Cedar City Council amends streetlight rules, considers Ranked Choice Voting

Cedar City at dusk, Dec. 21, 2020 | Photo by Jeff Richards, St. George News / Cedar City News

CEDAR CITY — Cedar City Council members voted to amend the language about streetlight regulations in subdivisions at their weekly meeting last Wednesday.

The approved language changed chapter 32, section 9 of the Cedar City code related to the development standards and requirements for streetlights.  

The adopted ordinance now reads, “For subdivisions, streetlights in accordance with Cedar City’s engineering standards; for PUDs, streetlights in accordance with Cedar City’s engineering standards; unless prohibited by recorded CC&Rs.”

A designation of PUD – planned unit development – includes such development as townhomes or the golf course subdivision and others that have privately owned streets. CC&Rs are covenants, conditions and restrictions for subdivisions that set the rules for architecture, uses, esthetics and common area maintenance. 

Some CC&Rs allow for subdivisions that wish to enjoy dark skies to be developed without streetlights.

Before the ordinance was changed, there was no specific mentions of planned unit developments. With the new specifications, unless a subdivision falls under the PUD designation, they must follow city engineering standards requiring streetlights.

City officials prepare for the council meeting on March 10, 2021. Photo by Jeff Richards Cedar City News/St. George News

Most council members cited public safety as the main reason to support the changes; however, Councilman Tyler Melling asked what safety issue they were concerned about. 

“We do a lot of things in the name of public safety when the data don’t show that it affects public safety except in our emotions,” Melling said. “And I get it. A lot of things are based on feelings. But what does the data show us and what do our experts say?”

Cedar City Police Chief Darin Adams addressed the council on the matter.

“Councilman Melling is correct,” he said. “I’m not aware of any studies out there, and we certainly don’t have any that would indicate that lighting deters crime. Anecdotally, we believe that it does. We’re concerned when we go into neighborhoods where there’s dim lighting or none at all.” 

Ultimately, the ordinance revisions passed on a 4-1 vote, with Melling casting the lone dissenting vote.

In other business, council members also discussed an issue that Mayor Maile Wilson-Edwards said might come up again in council meetings in the near future and stemming from a presentation and subsequent request by Stan Lockhart. 

Lockhart is a former Provo City Council member, former chairman of the Utah Republican Party and former member of the State Board of Education. Currently he is a director of Utah Ranked Choice Voting. 

Ranked choice voting is a nonpartisan electoral reform that gives voters the freedom to rank candidates in order of choice.

Instead of choosing one candidate, ranked choice voting allows voters to rank all candidates according to their preference (first, second, third, et cetera). If, on the first count, a candidate earns more than 50 percent of the votes, that candidate is the winner. 

If there is no majority winner immediately, other rounds of counting are processed.

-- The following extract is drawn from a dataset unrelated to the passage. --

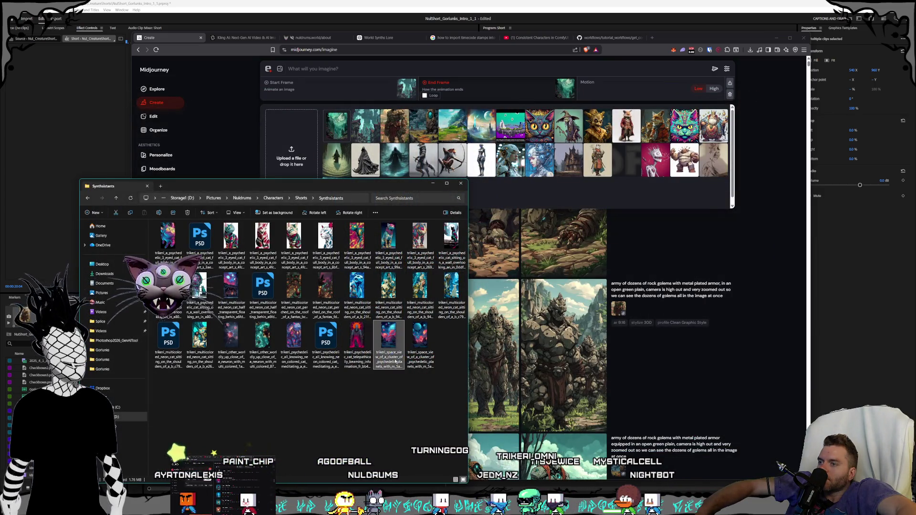
{"action": "double_click", "coordinate": [392, 360]}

In each round, the candidate with the lowest number of votes is eliminated. When a voter’s first choice is eliminated, their second choice is included in the count for the second round. This process continues until a final round determines the winner, guaranteeing that the elected candidate is a true majority winner.

In 2018, Utah Gov. Gary Herbert signed HB 35, allowing municipalities to pilot ranked choice voting. Lockhart asked the Cedar City Council to consider becoming one of those pilot municipalities.

Iron County Clerk Jon Whittaker spoke after Lockhart’s presentation.

“I worry that this may undermine voter confidence if we have issues that come up. Maybe we won’t, hopefully I’m wrong,” Whittaker said. “But right now I know how to defend every part of what I do, and this takes a lot of that away from me.”

No vote was taken Wednesday. Council members need to determine if they want the city to participate in a pilot, then make a resolution and notify the state by May 10.

“It was just a matter of we needed to get this information in front of the council so you had time to digest it and think about it while there’s different deadlines,” Wilson-Edwards said.